Here’s a Halloween story I wrote last night:
“Don’t go playing around that old house on the corner. You know it: the front porch is shaky and it looks like it’s about to fall down. I don’t want you to get hurt if the whole thing collapses.”
Mother didn’t have to tell me about the old Midnight House. I don’t do ghost houses and I knew it was haunted because I’d seen the ghost of Midnight Wellington a month ago.
My best friend Jacob and I had snuck out of my house when he spent the night last month. Sneaking around the backyard, we’d pitched some eggs I’d taken from the refrigerator at stuck-up Nina’s house. That’d teach her to call us “baby boys;” we were twelve years old, after all. Practically grown up.
Next, Jacob and I fed that stupid dog Duke some hamburger meat laced with my grandpa’s stool softener. I don’t know what it was, but I knew Grandpa always stunk up the bathroom when he came out after taking the pills. And, he was always smiling real big. Maybe old Duke would be smiling, too, instead of always growling and barking at me like I was a burglar in my own backyard.
My fifth grade teacher lived across the street from me. My mother and Ms. Gardener were good friends, and when I was in her class, my life was hell. Every day, she and my mother would talk about what I had done in class and what I needed to do. It was a miserable year for me, but it was payback time.
There was an old pine tree in our backyard, weeping sap all year round. I’d scooped a lot of it in a bucket and now, it was time to make use of it. Taking an old spoon my mother’d never miss, I painted every doorknob and car door handle I could find. I even painted Ms. Gardener’s front porch and steps. Boy, was she gonna be in for a sticky surprise the next morning.
Jacob and I were about done for the night. Walking past the old Midnight House, Jacob nudged me and pointed to a shadowy figure staring down at us from a second story window. The hairs on the back of my neck stood straight up and I almost wet my pants. Nobody had lived at Midnight’s house since the old man had died way before I was born. Nobody had seen a ghost there, either, not until Jacob and I did.

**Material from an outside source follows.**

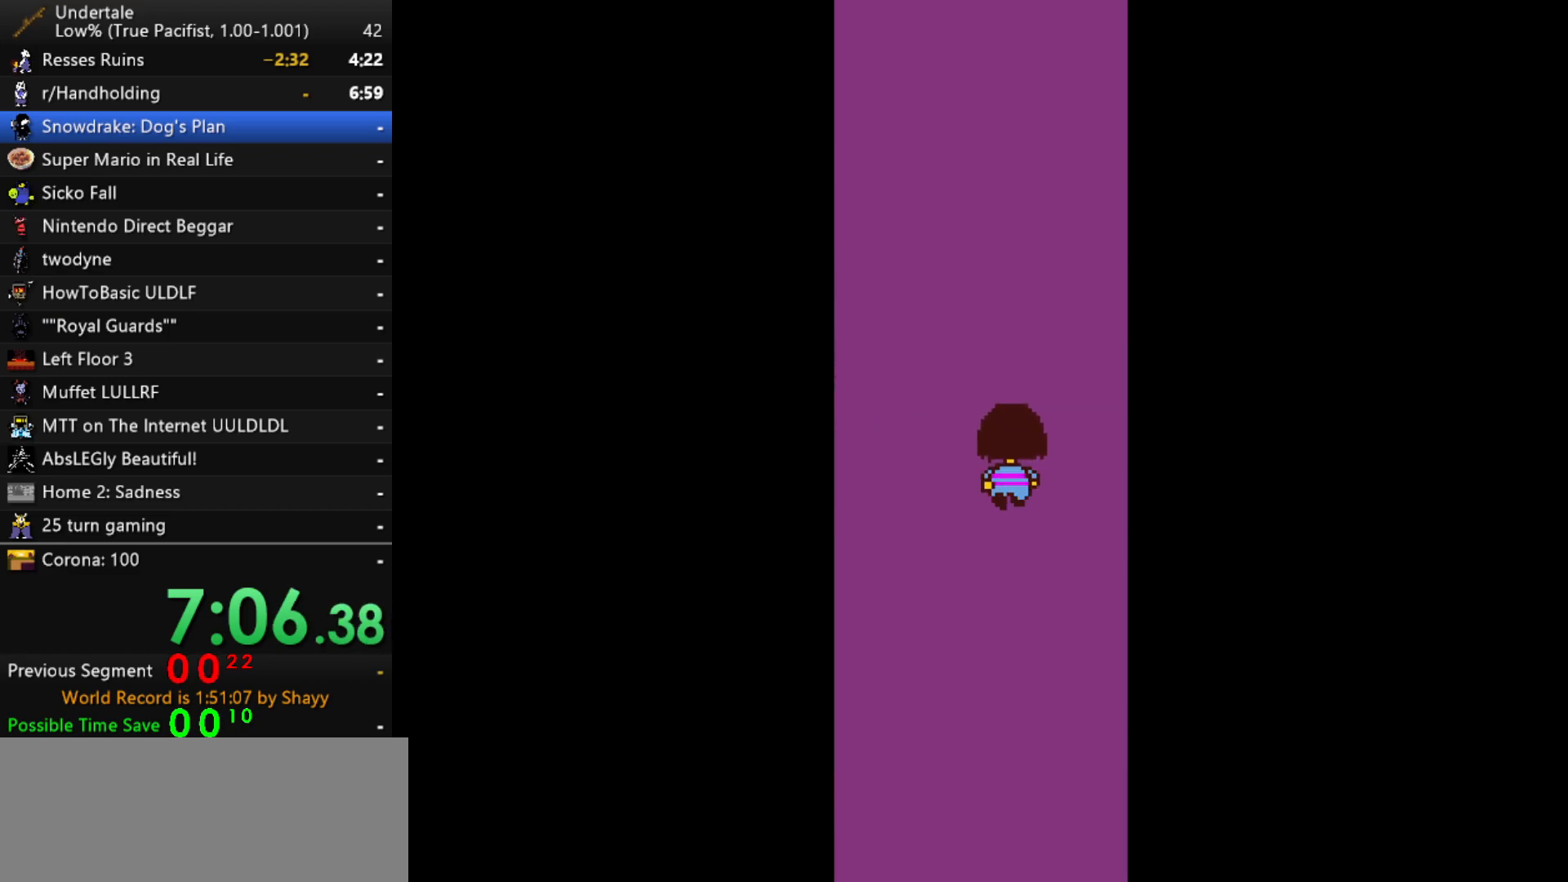
{"keys": ["up"], "events": []}
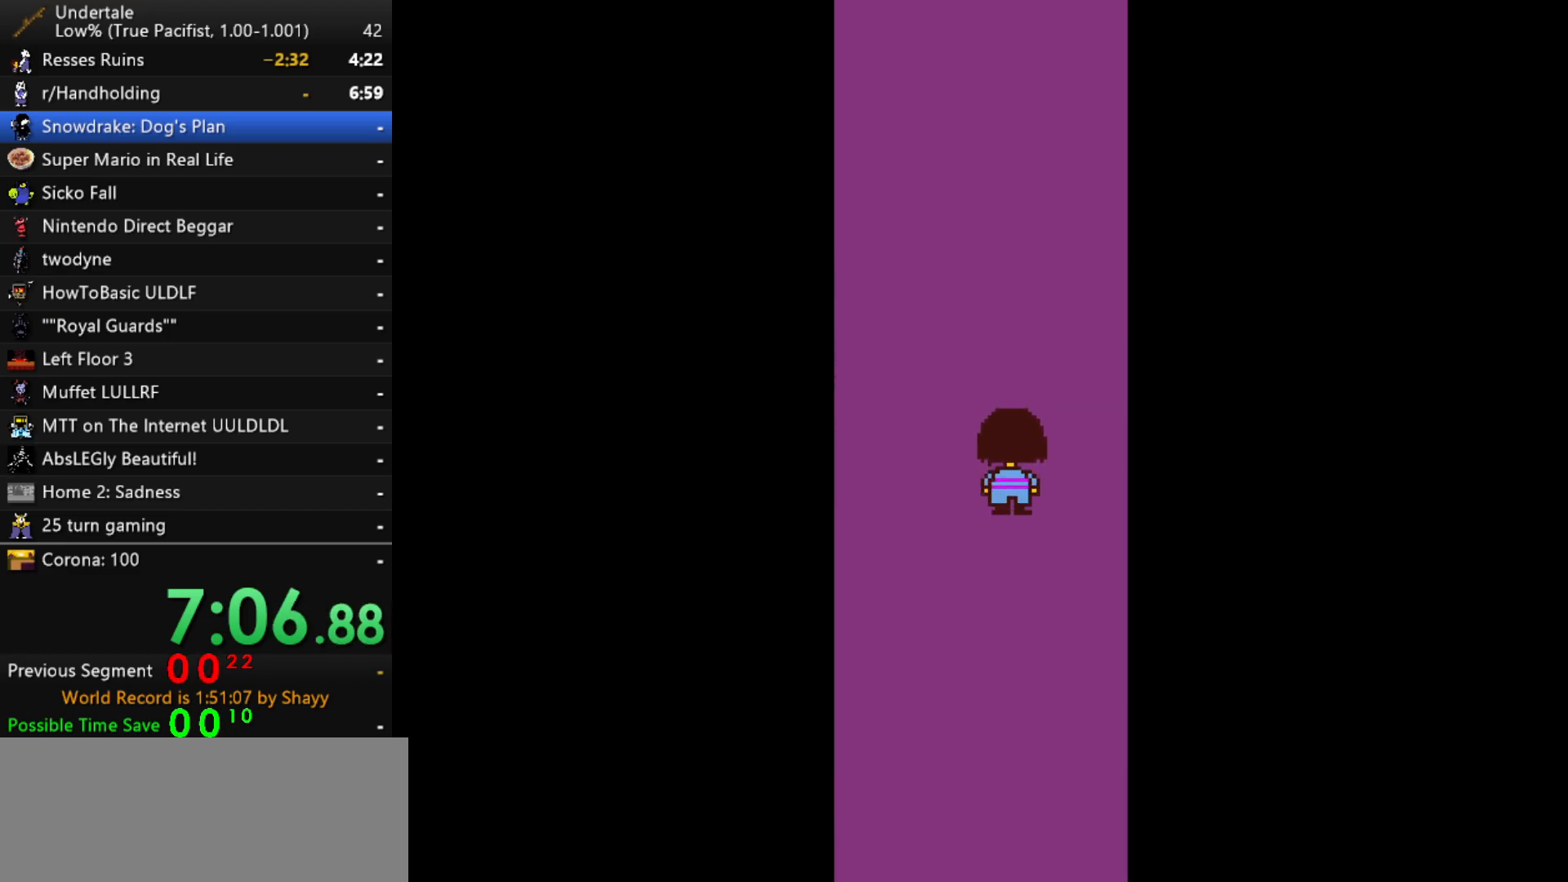
{"keys": ["up"], "events": []}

I didn’t tell anybody and neither did Jacob. We’d have to explain why we’d been out so late at night and then, Nina, old Duke’s owners, and Ms. Gardener would know who had trashed them. It was a secret we’d keep to the grave.
Now, a month later, it was Halloween time and I was ready to go. This would be my last year to Trick-or-Treat since Mother had said teenagers shouldn’t be out on the streets begging for candy.
Nina’s house was dark. They didn’t give out candy at Halloween. Instead, they all went to some kind of festival at their church. It sounded boring.
Old Duke’s owners weren’t back home. I heard one of them tell my mother that they still couldn’t get the smell of dog diarrhea out of their house and were staying at their camp on the river. Old Duke hadn’t been the same after the stool softener, either. All he did now was lie around and groan.
Ms. Gardener didn’t have her light on, so she wasn’t giving out candy this year. She’d come over to my house the next day after I’d sapped her and she’d been sticky and crying. Even now, after hiring cleaners, you could still smell the pine sap and see unsuspecting people’s shoes sticking to the front porch.
Pickings were gonna be slim this Halloween. After I hit a few houses on my street, I headed over to the next street, taking the long way around the Midnight House. Although it had been a month, the hairs on my neck still stood straight up as I passed.
On the next street, I came up to a house that had one Halloween candle on in the front window. Stepping on the porch, I knocked on the front door and called, “Trick or Treat!” A thin arm held a bowl of goodies out toward me and I took a handful. Before leaving the porch, I unwrapped a Candy Tzar bar and ate it. I don’t know why I did that, but almost immediately, my stomach started rumbling.
My shoes were sticking to the porch, almost like someone had spread a layer of glue that wasn’t quite dry across the wood. It was like wading in sand and before I could reach the steps, I felt something hit my head with a squish. Looking around, more eggs pelted me from the recesses of the open front door. I couldn’t run, I couldn’t do anything because I was stuck.
My stomach was killing me and I was scared. When I started to cry, I felt a cold hand on my shoulder and a whisper in my ear.
“I’m watching you, boy,” a gravelly voice said. “Your wicked little ways brought me back and now, I’ll be keeping a tick on you.”
I thought ghosts were supposed to stay in their own houses. Guess I was wrong. Dead wrong.
J J Dare, author of the Joe Daniels’ trilogy


3 Comments
October 22, 2009 at 10:24 am
Cool story. Hope kids don’t get “trick” ideas from it.
October 22, 2009 at 12:14 pm
Too late, Norm LOL.
The story’s loosely based on real events (minus the ghost) twenty years ago when my house was egged, roofing tar was spread on my neighbor’s porch, and my other neighbor’s dog was fed Ex-lax. The little reprobate was caught and had to mow our grass for a year.
He’s a state senator now.
November 6, 2009 at 1:47 pm
A state senator now–that’s funny. Cool story, JJ!